14th President of Tougaloo College
- In office July 2019 – June 30, 2023
- Preceded by: Beverly Wade Hogan

Personal details
- Born: Carmen Jean Hawkins Louisiana, U.S.
- Alma mater: Southern University at New Orleans, Xavier University of Louisiana, Mississippi State University

= Carmen J. Walters =

American academic administrator

Carmen Jean Walters (née Hawkins) is an American academic administrator and college president. She was the president of Tougaloo College from 2019 until 2023, a private historically Black college in Jackson, Mississippi.

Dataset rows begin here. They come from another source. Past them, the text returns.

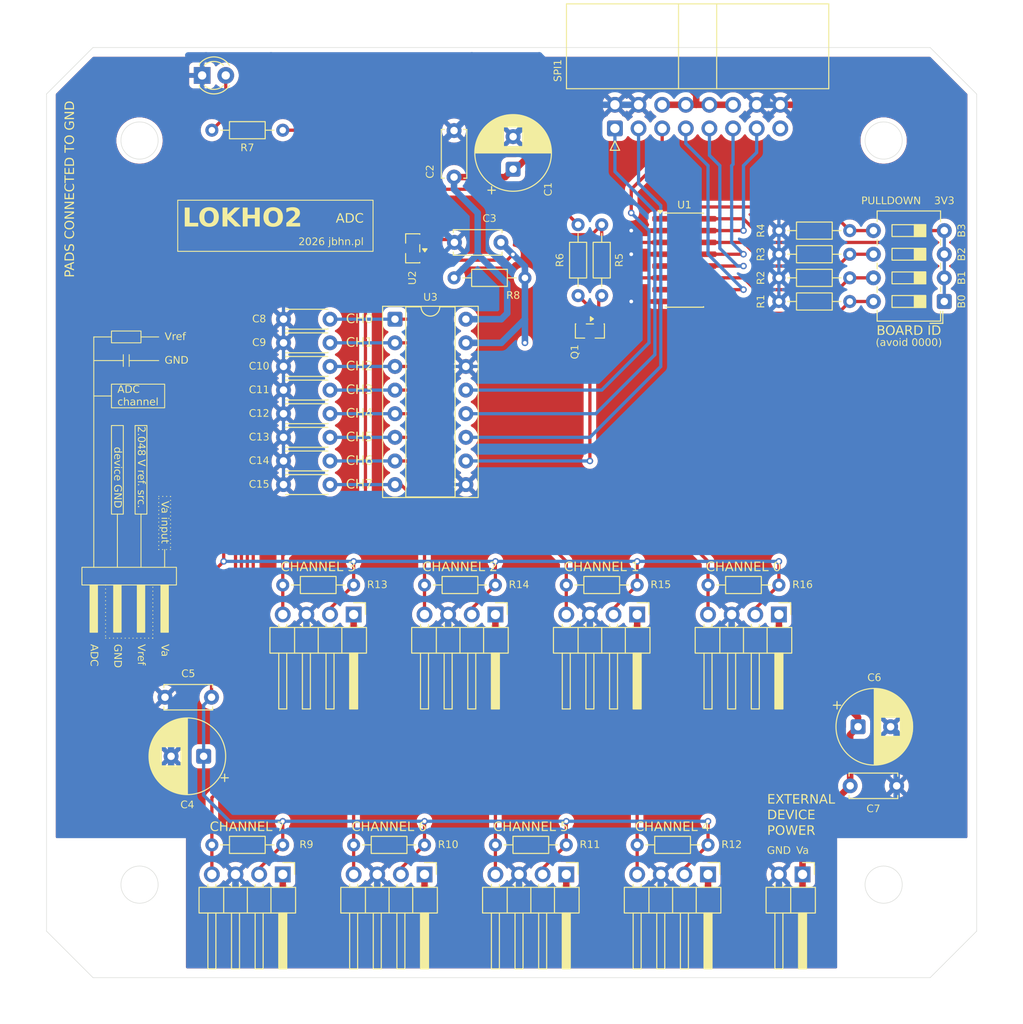
<source format=kicad_pcb>
(kicad_pcb
	(version 20241229)
	(generator "pcbnew")
	(generator_version "9.0")
	(general
		(thickness 1.6)
		(legacy_teardrops no)
	)
	(paper "A4")
	(layers
		(0 "F.Cu" signal)
		(2 "B.Cu" signal)
		(9 "F.Adhes" user "F.Adhesive")
		(11 "B.Adhes" user "B.Adhesive")
		(13 "F.Paste" user)
		(15 "B.Paste" user)
		(5 "F.SilkS" user "F.Silkscreen")
		(7 "B.SilkS" user "B.Silkscreen")
		(1 "F.Mask" user)
		(3 "B.Mask" user)
		(17 "Dwgs.User" user "User.Drawings")
		(19 "Cmts.User" user "User.Comments")
		(21 "Eco1.User" user "User.Eco1")
		(23 "Eco2.User" user "User.Eco2")
		(25 "Edge.Cuts" user)
		(27 "Margin" user)
		(31 "F.CrtYd" user "F.Courtyard")
		(29 "B.CrtYd" user "B.Courtyard")
		(35 "F.Fab" user)
		(33 "B.Fab" user)
		(39 "User.1" user)
		(41 "User.2" user)
		(43 "User.3" user)
		(45 "User.4" user)
	)
	(setup
		(pad_to_mask_clearance 0)
		(allow_soldermask_bridges_in_footprints no)
		(tenting front back)
		(aux_axis_origin 100 50)
		(grid_origin 100 50)
		(pcbplotparams
			(layerselection 0x00000000_00000000_55555555_5755f5ff)
			(plot_on_all_layers_selection 0x00000000_00000000_00000000_00000000)
			(disableapertmacros no)
			(usegerberextensions no)
			(usegerberattributes yes)
			(usegerberadvancedattributes yes)
			(creategerberjobfile yes)
			(dashed_line_dash_ratio 12.000000)
			(dashed_line_gap_ratio 3.000000)
			(svgprecision 4)
			(plotframeref no)
			(mode 1)
			(useauxorigin no)
			(hpglpennumber 1)
			(hpglpenspeed 20)
			(hpglpendiameter 15.000000)
			(pdf_front_fp_property_popups yes)
			(pdf_back_fp_property_popups yes)
			(pdf_metadata yes)
			(pdf_single_document no)
			(dxfpolygonmode yes)
			(dxfimperialunits yes)
			(dxfusepcbnewfont yes)
			(psnegative no)
			(psa4output no)
			(plot_black_and_white yes)
			(sketchpadsonfab no)
			(plotpadnumbers no)
			(hidednponfab no)
			(sketchdnponfab yes)
			(crossoutdnponfab yes)
			(subtractmaskfromsilk no)
			(outputformat 1)
			(mirror no)
			(drillshape 0)
			(scaleselection 1)
			(outputdirectory "./prod")
		)
	)
	(net 0 "")
	(net 1 "SPI_MISO")
	(net 2 "SPI_MOSI")
	(net 3 "SPI_SCK")
	(net 4 "+3V3")
	(net 5 "SPI_S0")
	(net 6 "SPI_S1")
	(net 7 "SPI_S2")
	(net 8 "SPI_S3")
	(net 9 "GP")
	(net 10 "ADDR_SEL")
	(net 11 "Net-(Q1-B)")
	(net 12 "Net-(U1-B0)")
	(net 13 "Net-(U1-B1)")
	(net 14 "Net-(U1-B2)")
	(net 15 "Net-(U1-B3)")
	(net 16 "Net-(U1-Oa=b)")
	(net 17 "+2V048")
	(net 18 "unconnected-(U1-Oa<b-Pad7)")
	(net 19 "unconnected-(U1-Oa>b-Pad5)")
	(net 20 "Va")
	(net 21 "Net-(D1-A)")
	(net 22 "unconnected-(U2-NC-Pad3)")
	(net 23 "CH1")
	(net 24 "CH0")
	(net 25 "CH4")
	(net 26 "CH5")
	(net 27 "CH6")
	(net 28 "GND")
	(net 29 "CH2")
	(net 30 "CH3")
	(net 31 "CH7")
	(footprint "LED_THT:LED_D3.0mm" (layer "F.Cu") (at 116.73 63))
	(footprint "Capacitor_THT:C_Disc_D5.0mm_W2.5mm_P5.00mm" (layer "F.Cu") (at 143.855 80.955))
	(footprint "Capacitor_THT:C_Disc_D4.3mm_W1.9mm_P5.00mm" (layer "F.Cu") (at 125.48 91.75))
	(footprint "Resistor_THT:R_Axial_DIN0204_L3.6mm_D1.6mm_P7.62mm_Horizontal" (layer "F.Cu") (at 148.26 145.725))
	(footprint "Resistor_THT:R_Axial_DIN0204_L3.6mm_D1.6mm_P7.62mm_Horizontal" (layer "F.Cu") (at 117.78 145.725))
	(footprint "Resistor_THT:R_Axial_DIN0204_L3.6mm_D1.6mm_P7.62mm_Horizontal" (layer "F.Cu") (at 186.36 84.765 180))
	(footprint "Package_DIP:DIP-16_W7.62mm_Socket" (layer "F.Cu") (at 137.465 89.21))
	(footprint "Capacitor_THT:C_Disc_D5.0mm_W2.5mm_P5.00mm" (layer "F.Cu") (at 191.4 139.375 180))
	(footprint "Resistor_THT:R_Axial_DIN0204_L3.6mm_D1.6mm_P7.62mm_Horizontal" (layer "F.Cu") (at 186.36 79.685 180))
	(footprint "Resistor_THT:R_Axial_DIN0204_L3.6mm_D1.6mm_P7.62mm_Horizontal" (layer "F.Cu") (at 157.15 86.67 90))
	(footprint "Connector_PinHeader_2.54mm:PinHeader_1x04_P2.54mm_Horizontal" (layer "F.Cu") (at 140.64 148.9 -90))
	(footprint "Connector_IDC:IDC-Header_2x08_P2.54mm_Horizontal" (layer "F.Cu") (at 161.11 68.6975 90))
	(footprint "Capacitor_THT:C_Disc_D4.3mm_W1.9mm_P5.00mm" (layer "F.Cu") (at 125.48 89.21))
	(footprint "Resistor_THT:R_Axial_DIN0204_L3.6mm_D1.6mm_P7.62mm_Horizontal" (layer "F.Cu") (at 186.36 87.305 180))
	(footprint "Connector_PinHeader_2.54mm:PinHeader_1x04_P2.54mm_Horizontal" (layer "F.Cu") (at 163.5 120.96 -90))
	(footprint "Package_TO_SOT_SMD:SOT-23" (layer "F.Cu") (at 139.37 81.59 180))
	(footprint "Package_SO:SO-16_3.9x9.9mm_P1.27mm" (layer "F.Cu") (at 168.58 82.86))
	(footprint "Resistor_THT:R_Axial_DIN0204_L3.6mm_D1.6mm_P7.62mm_Horizontal"
		(layer "F.Cu")
		(uuid "55129912-0d8b-4043-b410-d42c31486aef")
		(at 125.4 68.89 180)
		(descr "Resistor, Axial_DIN0204 series, Axial, Horizontal, pin pitch=7.62mm, 0.167W, length*diameter=3.6*1.6mm^2, http://cdn-reichelt.de/documents/datenblatt/B400/1_4W%23YAG.pdf")
		(tags "Resistor Axial_DIN0204 series Axial Horizontal pin pitch 7.62mm 0.167W length 3.6mm diameter 1.6mm")
		(property "Reference" "R7"
			(at 3.81 -1.92 0)
			(layer "F.SilkS")
			(uuid "d62c08a0-4a40-442e-a445-b81e03455a56")
			(effects
				(font
					(face "Bahnschrift")
					(size 0.8 0.8)
					(thickness 0.15)
				)
			)
			(render_cache "R7" 0
				(polygon
					(pts
						(xy 121.09023 70.807484) (xy 121.09023 70.70119) (xy 121.361291 70.70119) (xy 121.392185 70.69727)
						(xy 121.41782 70.686038) (xy 121.439448 70.667338) (xy 121.455415 70.64319) (xy 121.465395 70.613778)
						(xy 121.468953 70.577701) (xy 121.465394 70.541624) (xy 121.455414 70.51223) (xy 121.439448 70.488113)
						(xy 121.417817 70.469383) (xy 121.392181 70.458136) (xy 121.361291 70.454212) (xy 121.09023 70.454212)
						(xy 121.09023 70.347917) (xy 121.356943 70.347917) (xy 121.402481 70.351294) (xy 121.442617 70.360989)
						(xy 121.478234 70.37664) (xy 121.510387 70.398411) (xy 121.537097 70.424987) (xy 121.558834 70.456801)
						(xy 121.57447 70.492137) (xy 121.584172 70.532133) (xy 121.587557 70.577701) (xy 121.584159 70.622896)
						(xy 121.57439 70.662825) (xy 121.55859 70.698357) (xy 121.536682 70.730354) (xy 121.509961 70.757006)
						(xy 121.47799 70.778762) (xy 121.442529 70.794405) (xy 121.402479 70.804104) (xy 121.356943 70.807484)
					)
				)
				(polygon
					(pts
						(xy 121.041626 71.142) (xy 121.041626 70.347917) (xy 121.153098 70.347917) (xy 121.153098 71.142)
					)
				)
				(polygon
					(pts
						(xy 121.488639 71.142) (xy 121.306678 70.782816) (xy 121.417613 70.75761) (xy 121.620921 71.142)
					)
				)
				(polygon
					(pts
						(xy 122.165631 70.347917) (xy 122.165631 70.447617) (xy 121.960125 71.142) (xy 121.84157 71.142)
						(xy 122.047027 70.454212) (xy 121.844843 70.454212) (xy 121.844843 70.569885) (xy 121.73337 70.569885)
						(xy 121.73337 70.347917)
					)
				)
			)
		)
		(property "Value" "1k"
			(at 3.81 1.92 0)
			(layer "F.Fab")
			(uuid "c61c1360-e313-4da0-98d7-68ffd1f37bb0")
			(effects
				(font
					(size 1 1)
					(thickness 0.15)
				)
			)
		)
		(property "Datasheet" "~"
			(at 0 0 0)
			(layer "F.Fab")
			(hide yes)
			(uuid "4c048655-c82e-4998-b629-717c2b71b564")
			(effects
				(font
					(size 1.27 1.27)
					(thickness 0.15)
				)
			)
		)
		(property "Description" "Resistor"
			(at 0 0 0)
			(la
... [1219260 chars truncated]
</source>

== Early life and education ==
Carmen Jean Walters was born in the United States. She is Black, and was the ninth of thirteen children in her family. Walters grew up in New Orleans, Louisiana; and attended John Ehret High School in Marrero, Louisiana.

Walters has a B.A. degree in accounting and business administration from Southern University at New Orleans; a M.A. degree in postsecondary counseling from Xavier University of Louisiana in New Orleans; and a Ph.D. in community college leadership from Mississippi State University.

== Career ==
Walters worked for 18 years at Delgado Community College in New Orleans, where she held various roles. She also worked at Mississippi Gulf Coast Community College for 6 years as the executive vice president of enrollment, student success, and institutional relations. She is a Christian and also has experience in church administration work.

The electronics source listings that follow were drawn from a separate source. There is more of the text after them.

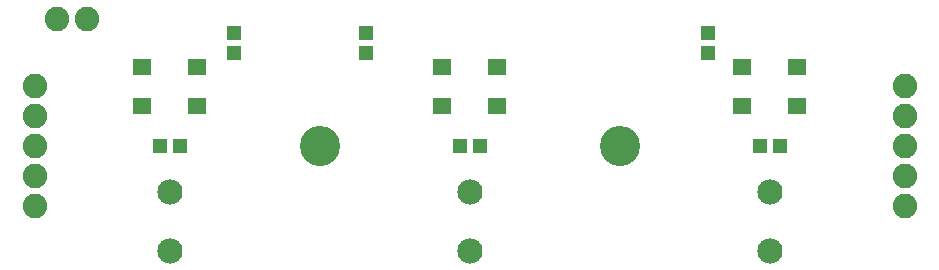
<source format=gts>
G75*
%MOIN*%
%OFA0B0*%
%FSLAX25Y25*%
%IPPOS*%
%LPD*%
%AMOC8*
5,1,8,0,0,1.08239X$1,22.5*
%
%ADD10C,0.08400*%
%ADD11R,0.05131X0.04737*%
%ADD12C,0.08200*%
%ADD13C,0.13398*%
%ADD14R,0.04737X0.05131*%
%ADD15R,0.05918X0.05524*%
D10*
X0055060Y0016760D03*
X0055060Y0036440D03*
X0155060Y0036440D03*
X0155060Y0016760D03*
X0255060Y0016760D03*
X0255060Y0036440D03*
D11*
X0258406Y0051600D03*
X0251714Y0051600D03*
X0158406Y0051600D03*
X0151714Y0051600D03*
X0058406Y0051600D03*
X0051714Y0051600D03*
D12*
X0010060Y0051600D03*
X0010060Y0041600D03*
X0010060Y0031600D03*
X0010060Y0061600D03*
X0010060Y0071600D03*
X0017560Y0094100D03*
X0027560Y0094100D03*
X0300060Y0071600D03*
X0300060Y0061600D03*
X0300060Y0051600D03*
X0300060Y0041600D03*
X0300060Y0031600D03*
D13*
X0205060Y0051600D03*
X0105060Y0051600D03*
D14*
X0120560Y0082754D03*
X0120560Y0089446D03*
X0076560Y0089446D03*
X0076560Y0082754D03*
X0234560Y0082754D03*
X0234560Y0089446D03*
D15*
X0245808Y0078096D03*
X0264312Y0078096D03*
X0264312Y0065104D03*
X0245808Y0065104D03*
X0164312Y0065104D03*
X0145808Y0065104D03*
X0145808Y0078096D03*
X0164312Y0078096D03*
X0064312Y0078096D03*
X0045808Y0078096D03*
X0045808Y0065104D03*
X0064312Y0065104D03*
M02*

</source>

In July 2019, she was elected as the 14th president of Tougaloo College, and served as its second female president. She negotiated Tougaloo’s entry into a game-changing federal research project. The consortium, led by Howard University in Washington, D.C., placed Walters' institution at the center of a five-year, $90 million research contract with the United States Air Force and Department of Defense, better known as a university-affiliated research center (UARC). She helped the college navigate the COVID pandemic, successfully weathered a cyber-attack that attempted to disrupt and access data, functions, or other restricted areas of the college’s network system, improved the college's national ranking, created opportunities for more high schoolers to access college courses through the dual enrollment/dual credit policy, and improved Tougaloo's facilities through the investment of more than $4 million to renovate/upgrade campus facilities, including Galloway Hall, New Women’s, Renner, and AA Branch Residence Halls, Jamerson Hall, Zenobia Coleman Library, Pope Cottage, George A. and Ruth B. Owens Health and Wellness Center, and Woodworth Chapel. Walters resigned from her position at Tougaloo in June 2023.

She was married to late Wayne Walters, and they had two daughters.